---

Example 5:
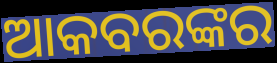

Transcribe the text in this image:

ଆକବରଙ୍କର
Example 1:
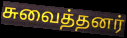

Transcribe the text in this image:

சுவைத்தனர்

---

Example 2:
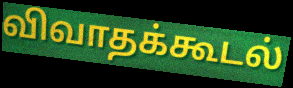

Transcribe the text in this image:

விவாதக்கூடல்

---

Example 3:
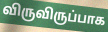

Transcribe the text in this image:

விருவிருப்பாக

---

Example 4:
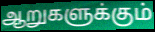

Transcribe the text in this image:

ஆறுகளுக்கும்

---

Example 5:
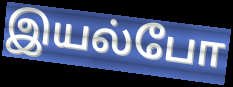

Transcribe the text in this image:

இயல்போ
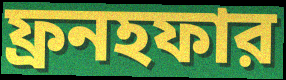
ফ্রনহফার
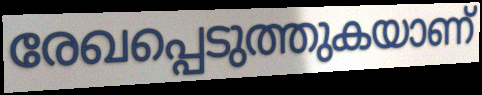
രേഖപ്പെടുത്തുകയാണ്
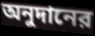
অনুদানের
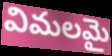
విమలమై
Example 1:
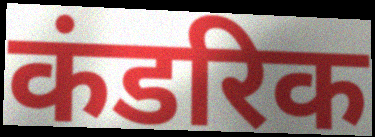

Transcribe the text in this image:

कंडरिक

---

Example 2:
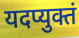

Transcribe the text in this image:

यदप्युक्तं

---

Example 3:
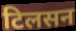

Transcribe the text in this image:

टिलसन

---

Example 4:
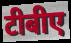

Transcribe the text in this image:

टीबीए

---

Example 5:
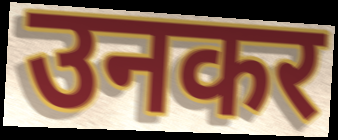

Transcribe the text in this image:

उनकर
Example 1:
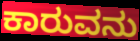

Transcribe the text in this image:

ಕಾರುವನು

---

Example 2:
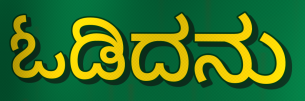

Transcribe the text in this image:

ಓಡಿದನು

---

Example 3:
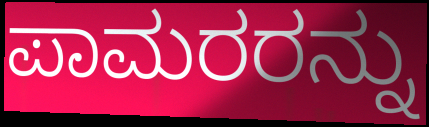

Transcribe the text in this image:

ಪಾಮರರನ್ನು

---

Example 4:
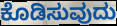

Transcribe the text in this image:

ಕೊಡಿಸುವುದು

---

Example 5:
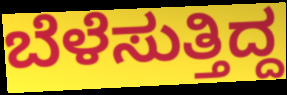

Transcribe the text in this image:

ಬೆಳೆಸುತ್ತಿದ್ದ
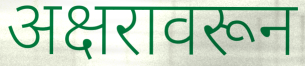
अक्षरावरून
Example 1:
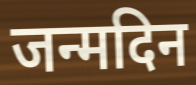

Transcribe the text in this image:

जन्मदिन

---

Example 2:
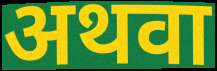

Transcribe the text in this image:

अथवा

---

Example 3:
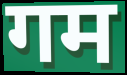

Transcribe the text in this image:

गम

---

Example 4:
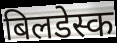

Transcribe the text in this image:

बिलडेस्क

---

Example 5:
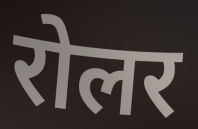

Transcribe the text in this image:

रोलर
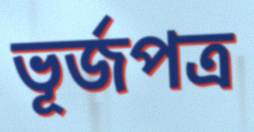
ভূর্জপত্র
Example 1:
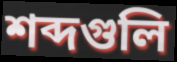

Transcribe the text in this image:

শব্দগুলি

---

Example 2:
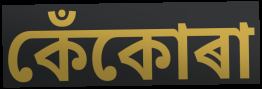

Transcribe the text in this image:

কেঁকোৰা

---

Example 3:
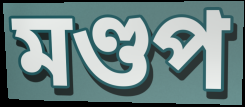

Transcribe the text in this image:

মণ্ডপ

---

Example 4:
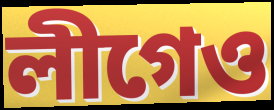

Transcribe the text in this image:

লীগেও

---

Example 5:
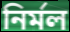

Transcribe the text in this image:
# # #
■ Problem to work on ■
Return each of the lines exactly as they appear above, with no images.

■ Completed task ■
---

Example 5:

Transcribe the text in this image:

ଆକବରଙ୍କର
Example 1:

Transcribe the text in this image:

சுவைத்தனர்

---

Example 2:

Transcribe the text in this image:

விவாதக்கூடல்

---

Example 3:

Transcribe the text in this image:

விருவிருப்பாக

---

Example 4:

Transcribe the text in this image:

ஆறுகளுக்கும்

---

Example 5:

Transcribe the text in this image:

இயல்போ
ফ্রনহফার
രേഖപ്പെടുത്തുകയാണ്
অনুদানের
విమలమై
Example 1:

Transcribe the text in this image:

कंडरिक

---

Example 2:

Transcribe the text in this image:

यदप्युक्तं

---

Example 3:

Transcribe the text in this image:

टिलसन

---

Example 4:

Transcribe the text in this image:

टीबीए

---

Example 5:

Transcribe the text in this image:

उनकर
Example 1:

Transcribe the text in this image:

ಕಾರುವನು

---

Example 2:

Transcribe the text in this image:

ಓಡಿದನು

---

Example 3:

Transcribe the text in this image:

ಪಾಮರರನ್ನು

---

Example 4:

Transcribe the text in this image:

ಕೊಡಿಸುವುದು

---

Example 5:

Transcribe the text in this image:

ಬೆಳೆಸುತ್ತಿದ್ದ
अक्षरावरून
Example 1:

Transcribe the text in this image:

जन्मदिन

---

Example 2:

Transcribe the text in this image:

अथवा

---

Example 3:

Transcribe the text in this image:

गम

---

Example 4:

Transcribe the text in this image:

बिलडेस्क

---

Example 5:

Transcribe the text in this image:

रोलर
ভূর্জপত্র
Example 1:

Transcribe the text in this image:

শব্দগুলি

---

Example 2:

Transcribe the text in this image:

কেঁকোৰা

---

Example 3:

Transcribe the text in this image:

মণ্ডপ

---

Example 4:

Transcribe the text in this image:

লীগেও

---

Example 5:

Transcribe the text in this image:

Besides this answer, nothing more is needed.